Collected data
◆ ◆ ◆ ◆ ◆ ◆ ◆

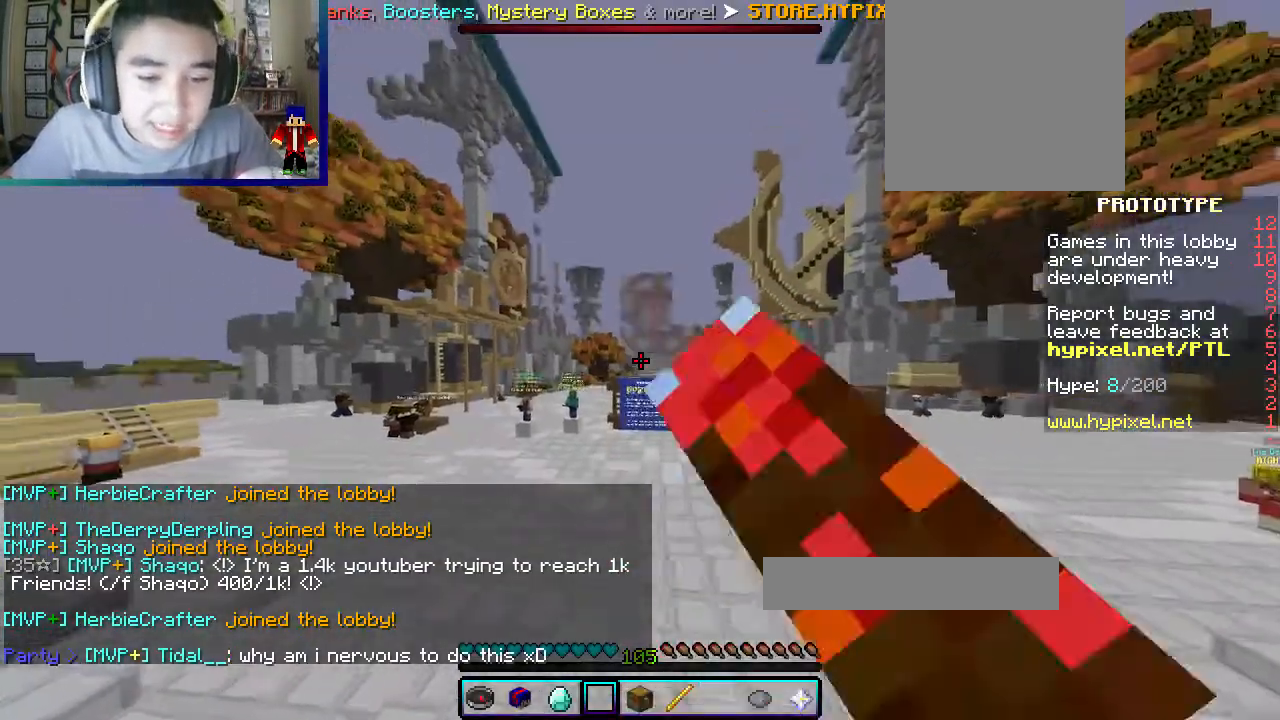
Gameplay with keyboard and mouse; each line is a JSON object with the keys and mouse buttons held at the frame after it. "events" lists presses ("down") and releases ("up") of "a", "d", "s", "w", "mouse_left" and "mouse_right" between this image and that frame as [ms after this image, input, new state], when the widget could be followed in between. "mouse_left", "mouse_right" = the "left", "right" buttons of the "mouse" list. No other keys are recorded. Fast repeated clicks can show as one long hold. Mouse movement is not recorded.
{"keys": ["w"], "mouse": ["left"], "events": [[150, "a", "up"]]}
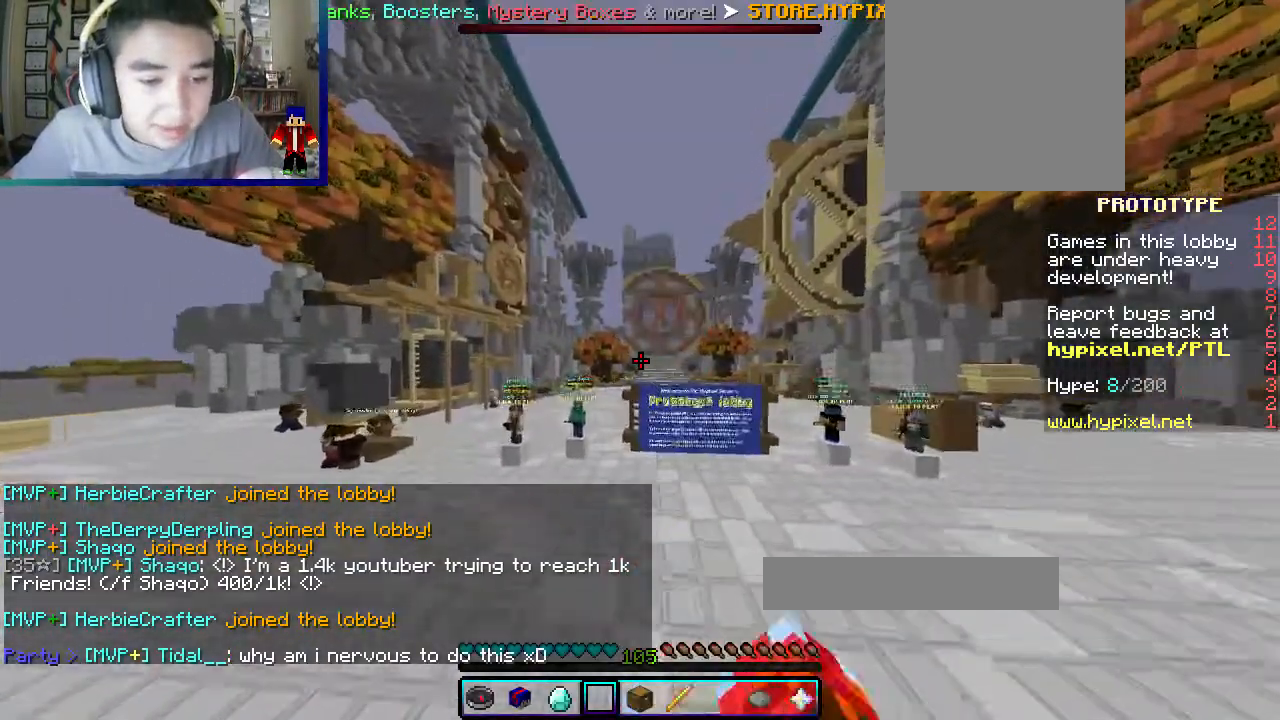
{"keys": ["a", "w"], "mouse": [], "events": [[100, "mouse_left", "up"], [400, "a", "down"]]}
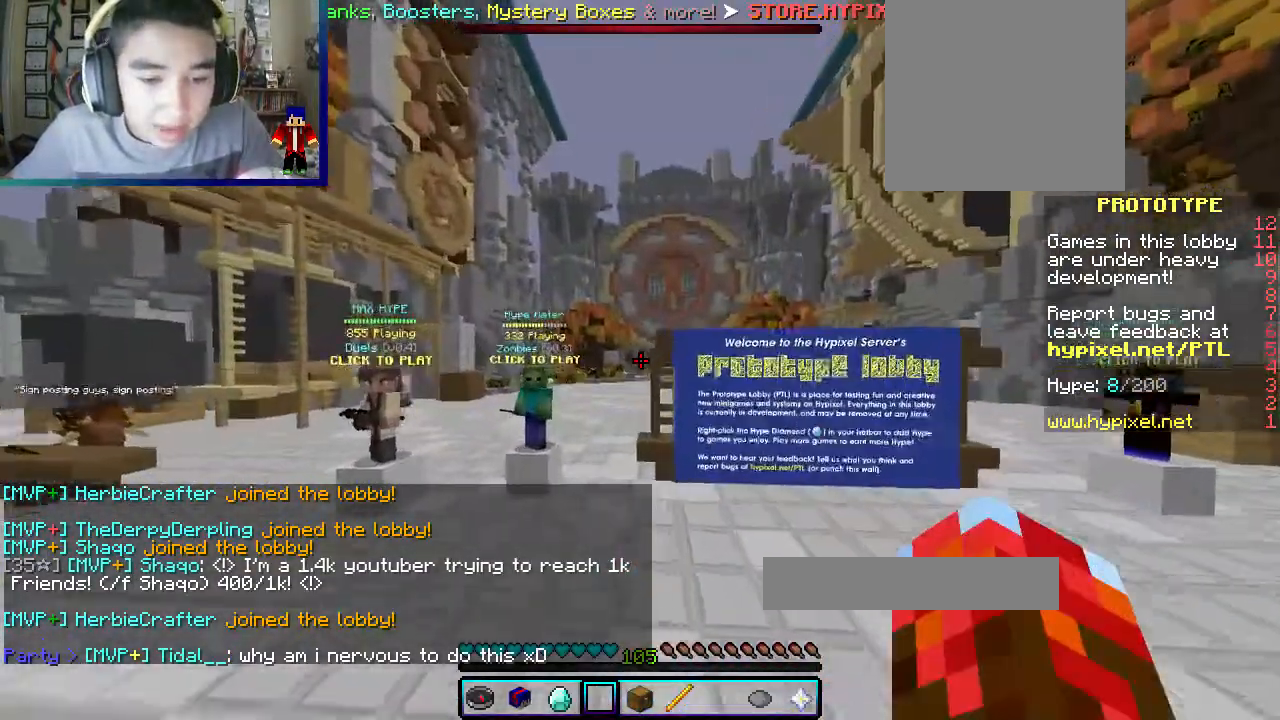
{"keys": ["a", "w"], "mouse": [], "events": []}
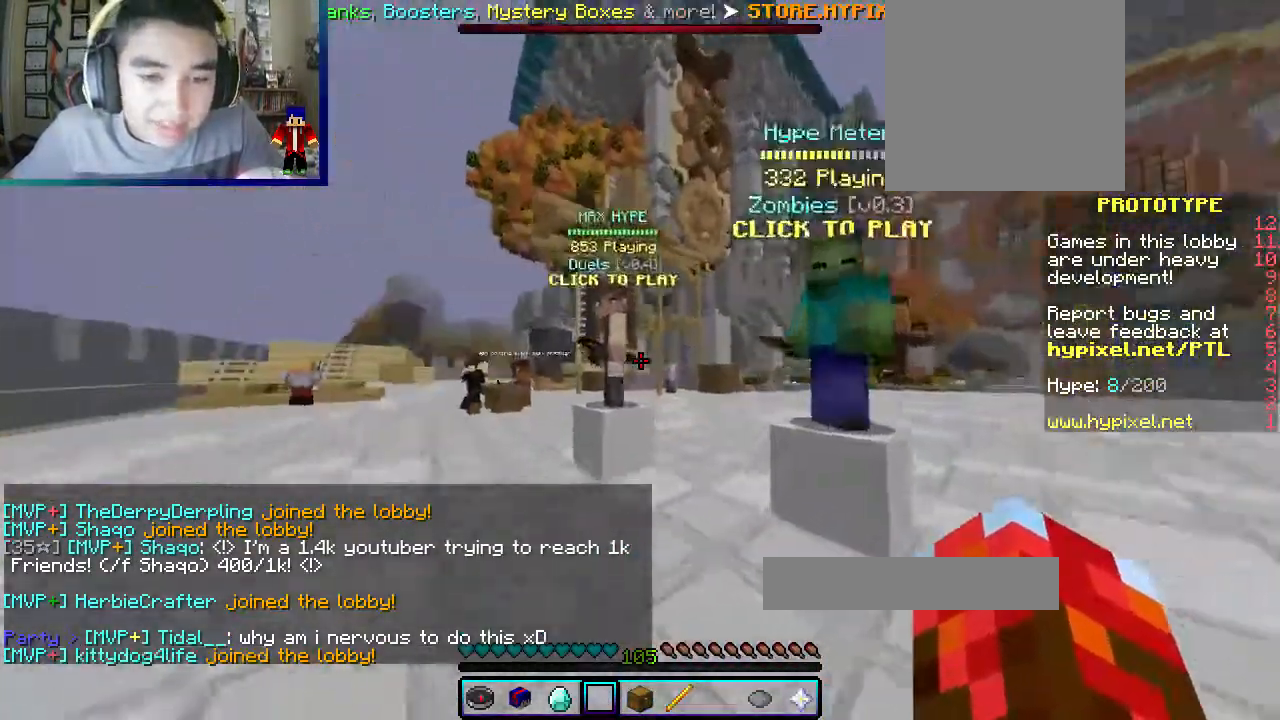
{"keys": ["w"], "mouse": ["right"], "events": [[300, "a", "up"], [367, "mouse_right", "down"]]}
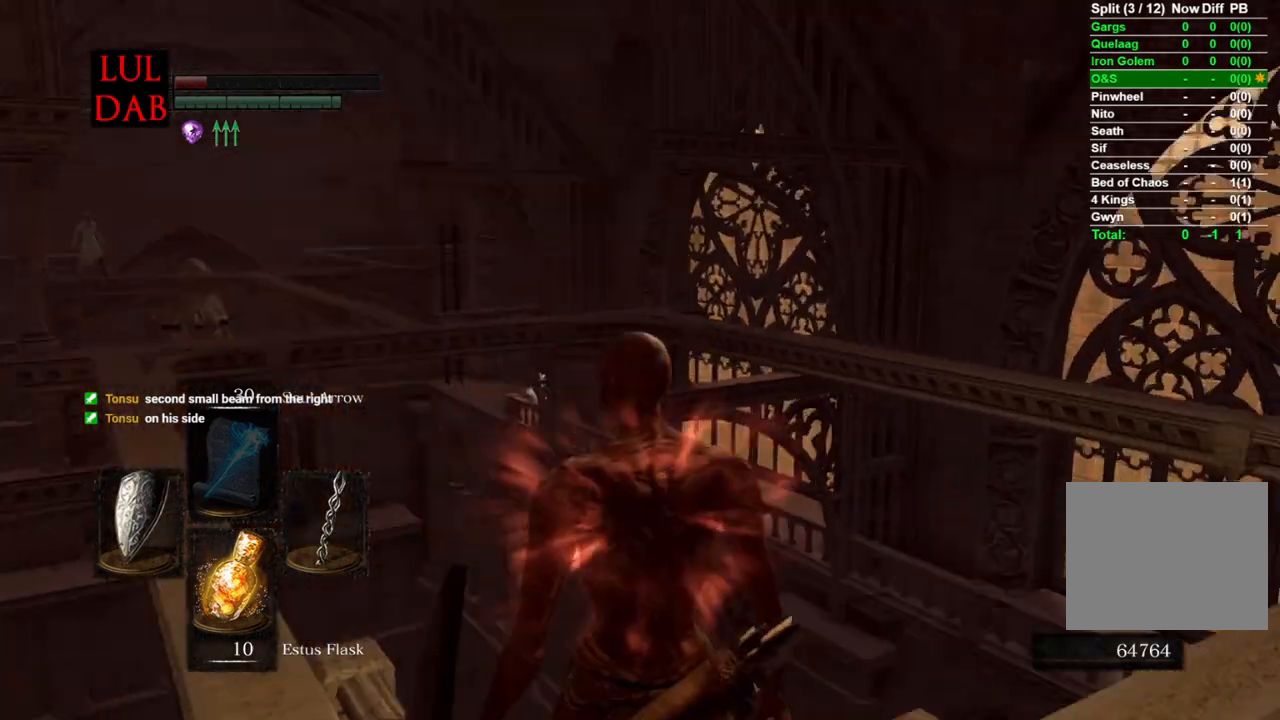
Gameplay with a controller (PlayStation layout); each line is a JSON object with the inputs held at the frame after it. "events" lists button and stick changes between this image and that frame as [ms after this image, input, new state], when the widget could be followed in between.
{"buttons": [], "left_stick": "up", "right_stick": "center", "events": [[67, "L1", "up"], [217, "right_stick", "center"], [233, "left_stick", "up"], [250, "R1", "down"], [350, "right_stick", "right"], [433, "R1", "up"], [467, "right_stick", "center"]]}
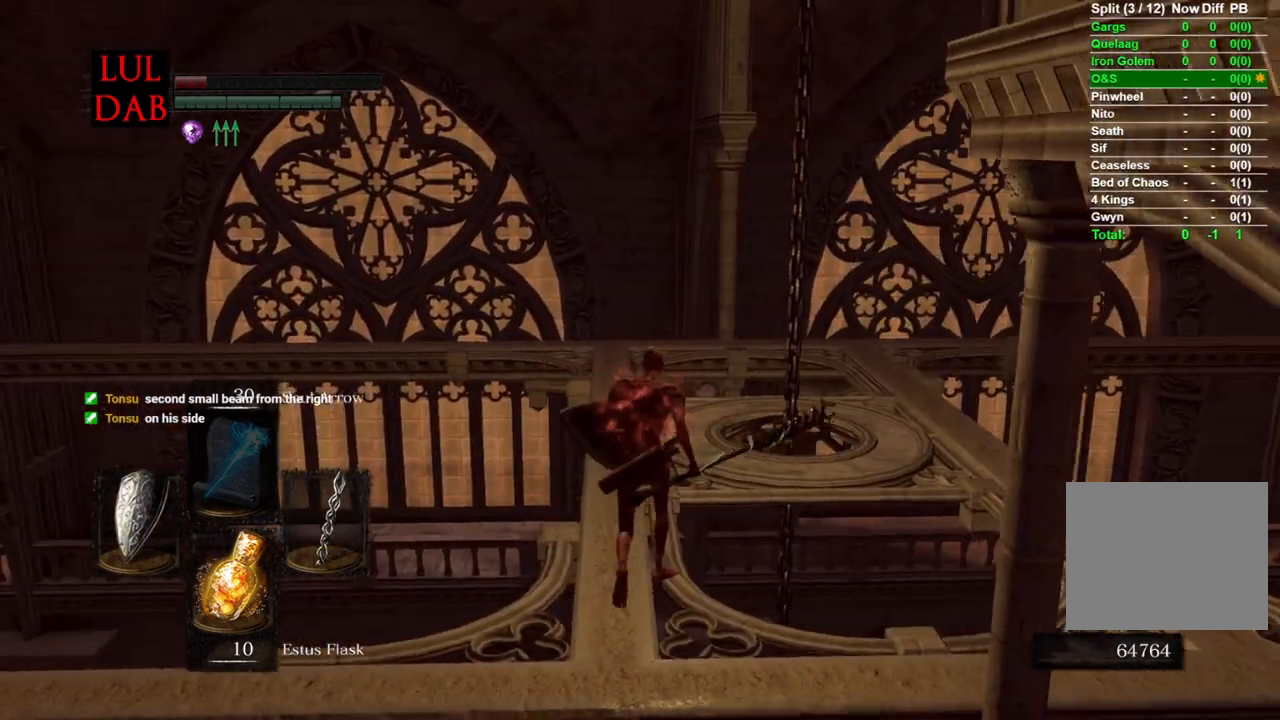
{"buttons": [], "left_stick": "up", "right_stick": "center", "events": []}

◆ ◆ ◆ ◆ ◆ ◆ ◆

• What this task involves
Find each line in the records above that contains "center", and copy it.

• Answer section
{"buttons": [], "left_stick": "up", "right_stick": "center", "events": [[67, "L1", "up"], [217, "right_stick", "center"], [233, "left_stick", "up"], [250, "R1", "down"], [350, "right_stick", "right"], [433, "R1", "up"], [467, "right_stick", "center"]]}
{"buttons": [], "left_stick": "up", "right_stick": "center", "events": []}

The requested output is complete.